Robotics camp hosted by Purdue Polytechnic Columbus inspires Black teens to explore STEM

Shannell Carroll, from left, and Miyanna Haywood talk with instructor Ebun Okuleye-Ashwatch during a robotics competition at a camp held by Purdue Polytechnic Columbus. (The Republic photo/Mike Wolanin)

Since 2006, Joe Fuehne, director of Purdue Polytechnic Columbus, has held robotics camps across Indiana to engage teens in STEM classes and future careers. However, to Fuehne’s disappointment, not a single Black student had ever attended the camps.

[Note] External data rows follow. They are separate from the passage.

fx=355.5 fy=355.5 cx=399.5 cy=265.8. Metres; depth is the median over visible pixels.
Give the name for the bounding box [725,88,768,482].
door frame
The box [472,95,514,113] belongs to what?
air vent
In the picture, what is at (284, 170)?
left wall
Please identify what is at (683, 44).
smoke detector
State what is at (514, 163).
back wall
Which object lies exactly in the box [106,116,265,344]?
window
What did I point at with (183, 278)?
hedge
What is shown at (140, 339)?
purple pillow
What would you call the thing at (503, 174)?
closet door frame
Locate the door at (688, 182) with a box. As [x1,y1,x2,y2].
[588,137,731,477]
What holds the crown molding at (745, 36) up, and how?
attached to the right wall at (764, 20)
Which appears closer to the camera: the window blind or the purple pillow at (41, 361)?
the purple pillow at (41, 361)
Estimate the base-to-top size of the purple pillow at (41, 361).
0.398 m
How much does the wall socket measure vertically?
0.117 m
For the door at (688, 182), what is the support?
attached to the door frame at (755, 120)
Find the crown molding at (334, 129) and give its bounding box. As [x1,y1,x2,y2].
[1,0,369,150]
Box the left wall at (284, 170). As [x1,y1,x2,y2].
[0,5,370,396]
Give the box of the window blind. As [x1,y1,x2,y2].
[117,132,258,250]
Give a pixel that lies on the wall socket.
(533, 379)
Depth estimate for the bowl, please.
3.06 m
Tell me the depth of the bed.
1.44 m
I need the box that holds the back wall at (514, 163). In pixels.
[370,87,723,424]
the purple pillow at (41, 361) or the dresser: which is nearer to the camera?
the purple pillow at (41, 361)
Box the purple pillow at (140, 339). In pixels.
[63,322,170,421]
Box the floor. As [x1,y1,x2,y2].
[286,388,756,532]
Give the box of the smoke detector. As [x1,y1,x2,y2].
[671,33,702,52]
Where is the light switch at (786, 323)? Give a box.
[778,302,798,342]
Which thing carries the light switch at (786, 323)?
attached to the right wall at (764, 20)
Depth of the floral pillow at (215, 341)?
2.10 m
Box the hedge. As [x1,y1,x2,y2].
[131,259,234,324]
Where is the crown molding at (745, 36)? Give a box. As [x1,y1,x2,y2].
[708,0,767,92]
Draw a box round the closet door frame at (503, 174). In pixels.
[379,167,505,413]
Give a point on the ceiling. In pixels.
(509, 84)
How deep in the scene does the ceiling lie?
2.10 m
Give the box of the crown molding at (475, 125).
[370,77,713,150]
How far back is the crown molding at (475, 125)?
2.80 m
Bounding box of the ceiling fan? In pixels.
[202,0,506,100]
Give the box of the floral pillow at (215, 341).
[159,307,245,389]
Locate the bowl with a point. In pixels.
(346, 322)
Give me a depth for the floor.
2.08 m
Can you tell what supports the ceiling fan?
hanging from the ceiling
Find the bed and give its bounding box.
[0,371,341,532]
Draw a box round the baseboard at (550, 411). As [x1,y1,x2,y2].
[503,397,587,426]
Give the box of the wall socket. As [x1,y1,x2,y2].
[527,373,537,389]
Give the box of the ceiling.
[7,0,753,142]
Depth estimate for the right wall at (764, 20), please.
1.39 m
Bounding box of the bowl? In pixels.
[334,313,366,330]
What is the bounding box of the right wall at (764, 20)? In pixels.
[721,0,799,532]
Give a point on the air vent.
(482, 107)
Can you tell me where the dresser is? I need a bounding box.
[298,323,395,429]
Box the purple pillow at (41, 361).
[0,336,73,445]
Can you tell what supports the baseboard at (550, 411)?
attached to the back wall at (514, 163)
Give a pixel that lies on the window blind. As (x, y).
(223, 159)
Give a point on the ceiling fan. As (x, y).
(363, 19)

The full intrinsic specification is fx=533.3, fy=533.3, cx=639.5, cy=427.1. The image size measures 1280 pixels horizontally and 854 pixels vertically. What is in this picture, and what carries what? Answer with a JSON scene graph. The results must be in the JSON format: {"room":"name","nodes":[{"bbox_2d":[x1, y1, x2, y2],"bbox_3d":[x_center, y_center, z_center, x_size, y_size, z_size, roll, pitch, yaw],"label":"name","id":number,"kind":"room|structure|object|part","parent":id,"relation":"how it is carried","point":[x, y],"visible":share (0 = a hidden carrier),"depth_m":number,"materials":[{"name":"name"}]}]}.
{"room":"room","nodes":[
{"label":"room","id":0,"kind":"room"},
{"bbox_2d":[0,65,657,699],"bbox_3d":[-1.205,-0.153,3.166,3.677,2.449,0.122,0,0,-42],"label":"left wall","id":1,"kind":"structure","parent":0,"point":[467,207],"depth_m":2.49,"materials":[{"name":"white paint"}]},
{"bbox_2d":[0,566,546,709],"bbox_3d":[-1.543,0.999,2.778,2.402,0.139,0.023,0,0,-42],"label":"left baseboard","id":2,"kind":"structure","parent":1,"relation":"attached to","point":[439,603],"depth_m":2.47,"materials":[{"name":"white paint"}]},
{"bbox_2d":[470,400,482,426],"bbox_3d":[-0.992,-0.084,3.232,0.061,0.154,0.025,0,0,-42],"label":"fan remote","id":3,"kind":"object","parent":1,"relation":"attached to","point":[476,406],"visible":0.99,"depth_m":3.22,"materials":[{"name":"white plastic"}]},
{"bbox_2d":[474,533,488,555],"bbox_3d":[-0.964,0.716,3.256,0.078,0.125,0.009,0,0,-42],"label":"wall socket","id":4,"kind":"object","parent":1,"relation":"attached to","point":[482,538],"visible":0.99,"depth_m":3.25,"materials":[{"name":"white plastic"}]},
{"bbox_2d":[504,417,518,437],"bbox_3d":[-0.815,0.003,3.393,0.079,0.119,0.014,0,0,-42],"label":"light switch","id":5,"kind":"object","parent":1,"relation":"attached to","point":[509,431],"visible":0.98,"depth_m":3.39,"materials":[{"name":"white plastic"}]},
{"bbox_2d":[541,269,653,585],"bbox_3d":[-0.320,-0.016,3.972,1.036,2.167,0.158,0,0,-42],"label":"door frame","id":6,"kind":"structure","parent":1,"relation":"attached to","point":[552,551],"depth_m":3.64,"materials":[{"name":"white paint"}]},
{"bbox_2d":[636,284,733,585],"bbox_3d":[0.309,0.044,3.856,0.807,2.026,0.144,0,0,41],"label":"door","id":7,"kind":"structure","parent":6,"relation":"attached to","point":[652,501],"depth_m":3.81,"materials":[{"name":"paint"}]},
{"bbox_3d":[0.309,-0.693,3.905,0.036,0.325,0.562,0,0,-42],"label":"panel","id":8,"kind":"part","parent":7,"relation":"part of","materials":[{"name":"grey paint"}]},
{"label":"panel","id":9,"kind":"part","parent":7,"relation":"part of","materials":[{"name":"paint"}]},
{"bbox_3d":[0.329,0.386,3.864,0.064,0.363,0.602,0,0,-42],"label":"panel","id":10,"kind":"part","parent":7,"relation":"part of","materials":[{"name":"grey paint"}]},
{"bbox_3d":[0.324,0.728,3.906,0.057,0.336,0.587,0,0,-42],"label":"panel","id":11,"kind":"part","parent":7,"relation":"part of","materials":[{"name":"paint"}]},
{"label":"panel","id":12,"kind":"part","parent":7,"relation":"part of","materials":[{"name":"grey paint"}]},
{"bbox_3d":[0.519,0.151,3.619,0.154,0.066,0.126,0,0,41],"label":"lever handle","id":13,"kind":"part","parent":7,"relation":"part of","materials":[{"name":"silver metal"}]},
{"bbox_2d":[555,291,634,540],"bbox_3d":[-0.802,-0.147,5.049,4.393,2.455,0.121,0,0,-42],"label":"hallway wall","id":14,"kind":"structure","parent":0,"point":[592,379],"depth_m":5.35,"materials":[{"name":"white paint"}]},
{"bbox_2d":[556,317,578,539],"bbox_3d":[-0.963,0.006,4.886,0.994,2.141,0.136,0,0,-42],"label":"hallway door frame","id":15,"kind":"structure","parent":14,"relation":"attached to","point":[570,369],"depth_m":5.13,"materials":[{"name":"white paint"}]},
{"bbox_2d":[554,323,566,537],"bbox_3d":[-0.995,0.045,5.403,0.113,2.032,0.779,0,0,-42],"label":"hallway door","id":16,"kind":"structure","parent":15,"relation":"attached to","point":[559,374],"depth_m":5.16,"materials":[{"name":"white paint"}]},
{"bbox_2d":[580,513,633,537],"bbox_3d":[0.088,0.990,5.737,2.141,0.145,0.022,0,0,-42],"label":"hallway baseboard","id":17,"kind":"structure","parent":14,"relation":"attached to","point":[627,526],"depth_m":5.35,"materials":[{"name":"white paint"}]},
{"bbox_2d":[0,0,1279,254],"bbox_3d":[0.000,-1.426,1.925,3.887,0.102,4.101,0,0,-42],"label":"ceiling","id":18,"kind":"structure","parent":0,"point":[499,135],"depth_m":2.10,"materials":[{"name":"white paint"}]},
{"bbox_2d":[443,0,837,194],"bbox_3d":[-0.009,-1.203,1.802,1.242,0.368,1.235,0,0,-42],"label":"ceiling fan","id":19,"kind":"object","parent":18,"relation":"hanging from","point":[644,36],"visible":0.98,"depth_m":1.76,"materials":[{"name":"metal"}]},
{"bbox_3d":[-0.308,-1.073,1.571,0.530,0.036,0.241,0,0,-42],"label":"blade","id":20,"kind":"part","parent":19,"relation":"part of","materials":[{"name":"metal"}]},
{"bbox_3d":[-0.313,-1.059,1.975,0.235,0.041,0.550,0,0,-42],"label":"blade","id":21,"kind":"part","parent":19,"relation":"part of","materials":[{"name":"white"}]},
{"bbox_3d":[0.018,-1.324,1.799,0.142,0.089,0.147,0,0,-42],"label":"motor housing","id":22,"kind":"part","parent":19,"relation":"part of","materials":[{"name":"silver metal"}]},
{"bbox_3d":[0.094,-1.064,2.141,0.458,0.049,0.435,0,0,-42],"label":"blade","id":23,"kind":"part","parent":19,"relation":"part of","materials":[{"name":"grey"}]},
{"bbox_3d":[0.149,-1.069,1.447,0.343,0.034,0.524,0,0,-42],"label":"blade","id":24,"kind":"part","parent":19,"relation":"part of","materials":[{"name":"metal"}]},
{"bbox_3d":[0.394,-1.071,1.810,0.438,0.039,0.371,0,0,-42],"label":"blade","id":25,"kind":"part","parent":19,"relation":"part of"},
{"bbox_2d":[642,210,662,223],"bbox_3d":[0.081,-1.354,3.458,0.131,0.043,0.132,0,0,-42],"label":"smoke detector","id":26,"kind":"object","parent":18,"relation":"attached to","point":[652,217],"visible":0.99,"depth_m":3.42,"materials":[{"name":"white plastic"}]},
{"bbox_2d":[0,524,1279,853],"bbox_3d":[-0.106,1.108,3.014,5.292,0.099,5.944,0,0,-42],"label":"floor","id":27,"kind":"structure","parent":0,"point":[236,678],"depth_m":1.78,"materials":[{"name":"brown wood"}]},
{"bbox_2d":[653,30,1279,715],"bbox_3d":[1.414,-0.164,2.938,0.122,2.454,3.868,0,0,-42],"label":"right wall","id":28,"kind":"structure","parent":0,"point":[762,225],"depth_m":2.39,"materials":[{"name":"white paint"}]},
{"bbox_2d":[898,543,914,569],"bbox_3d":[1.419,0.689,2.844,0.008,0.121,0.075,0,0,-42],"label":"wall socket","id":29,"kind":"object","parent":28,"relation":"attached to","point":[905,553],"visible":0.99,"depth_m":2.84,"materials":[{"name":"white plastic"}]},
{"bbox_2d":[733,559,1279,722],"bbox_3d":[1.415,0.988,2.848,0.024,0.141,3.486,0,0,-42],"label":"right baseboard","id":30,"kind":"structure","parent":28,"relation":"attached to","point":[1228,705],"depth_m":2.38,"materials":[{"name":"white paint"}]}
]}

That statistic finally changed this month when nineteen students participated in a robotics STEM camp, thanks to involvement from the community.

Community partners

  • Lori Thompson is a member of Paths to Success, a community action group that works to “inspire, support and motivate Black and biracial students to achieve academic excellence.” She organized the recent camp’s logistics.
  • Indiana Next Generation Manufacturing Competitiveness Center (IN-MaC) collaborated with Purdue Polytechnic Columbus.
  • Fuehne used LEGO sets to explain robotics, math and sensors to the teens.
  • Bartholomew Consolidated School Corp. provided the students with classroom space at Columbus East High School and meals.
  • The African American Fund of Bartholomew County was the primary sponsor for the camp.
  • The NAACP and Calvary Community Church provided the use of a van to students who needed transportation.
  • Members of the Bloomington Police Department provided donations.
  • Taylor Brothers Construction Co. provided masks, hand sanitizer and sanitizing wipes.

A similar camp for Latino students has been popular the past few years, and Fuehne noted that registration for that camp filled up in two days. He thinks this new camp, if it is planned again for 2022, could be just as popular.

“I hope this is something we can do every summer,” Fuehne told families at the end of the camp.